Todo ese merchandising fue dirigido contra el presidente del Gobierno, con quien buscó una “confrontación directa”, tal y como avanzaron sus asesores. A Casado le tendió la mano, pero le guardó una coz. “Este es su milagro económico”, y le arrojó una foto de Rodrigo Rato.
El efectismo de Rivera exasperó a Sánchez, que no fue capaz de sonreír ni siquiera durante la presentación de sus propuestas; pero la audacia desbordó el vaso cuando colocó entre los papeles del presidente el titular de Iceta que abrió las puertas al indulto. Un gesto invasivo que, no obstante, enardeció a la parroquia naranja.
El candidato socialista no supo reaccionar y se limitó a esconder el regalo de Rivera. Ni siquiera se lo devolvió. Todavía se recuperaba de un par de crochés. “Usted nombró presidente de Correos a su jefe de gabinete. 200.000 euros de sueldo y no sabe pegar un sello”, “quiere indultar, lleva esa palabra en la frente”. Aunque la frase más redonda se la quitó Casado: “Sánchez, usted no da la talla de presidente”.

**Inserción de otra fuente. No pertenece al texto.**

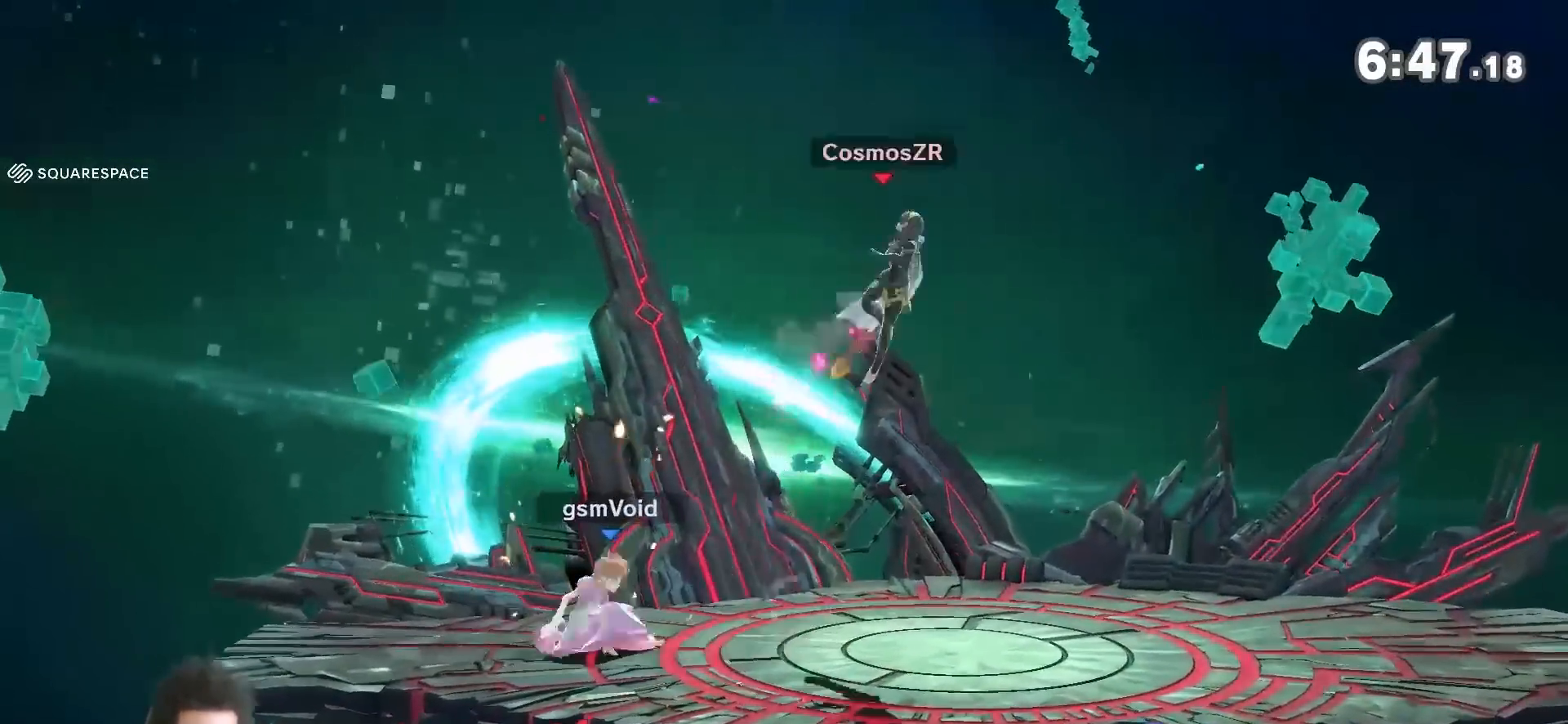
{"dt_ms": 500, "buttons": ["Y"], "left_stick": "right", "right_stick": "center", "events": [[117, "Y", "down"], [117, "left_stick", "down-right"], [183, "right_stick", "right"], [250, "left_stick", "right"], [250, "right_stick", "center"]]}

Rivera apenas dejó entrever los nervios que genera un debate en prime time. Quizá influyera el trabajo en la nave-plató que alquiló Ciudadanos para ensayar gestos ante las cámaras. La estrategia estuvo cocinada desde entonces: atizar a Sánchez y sólo dirigirse a Casado si no quedaba más remedio. “Baje del Falcon”, “es usted un utensilio de los nacionalistas”, “echarle es una emergencia nacional”…
Sánchez se repuso un par de veces. Primero puso el veto de Ciudadanos al PSOE en el espejo del no-veto a Vox. Luego le recriminó a Rivera no haber apoyado la moción de censura a Rajoy. A diferencia del presidente, él encajó los golpes lanzando zarpazos. Como se trataba de corrupción, repreguntó al socialista: “¿Dimitirá usted si el PSOE es condenado por los ERE de Andalucía?”.
Cuando llegó el minuto de oro, Rivera ya se sabía ganador. Y ahí llegó su peor momento. Precocinó una suerte de intervención teatral, un juego con el silencio. Pero quedó cursi, demasiado impostado. Trastabilló.
El detalle no empañó el conjunto. Poco después de apagarse los focos, el grueso de encuestas que los medios realizaron entre sus lectores le daban ganador. Pero la mejor prueba del triunfo fue la forma en que entonó el “¡vamos, Ciudadanos!” a su llegada a la sede del partido. Lo hizo con entusiasmo, sideralmente lejos de aquellas ganas fingidas con las que inauguró el cántico en Las Rozas.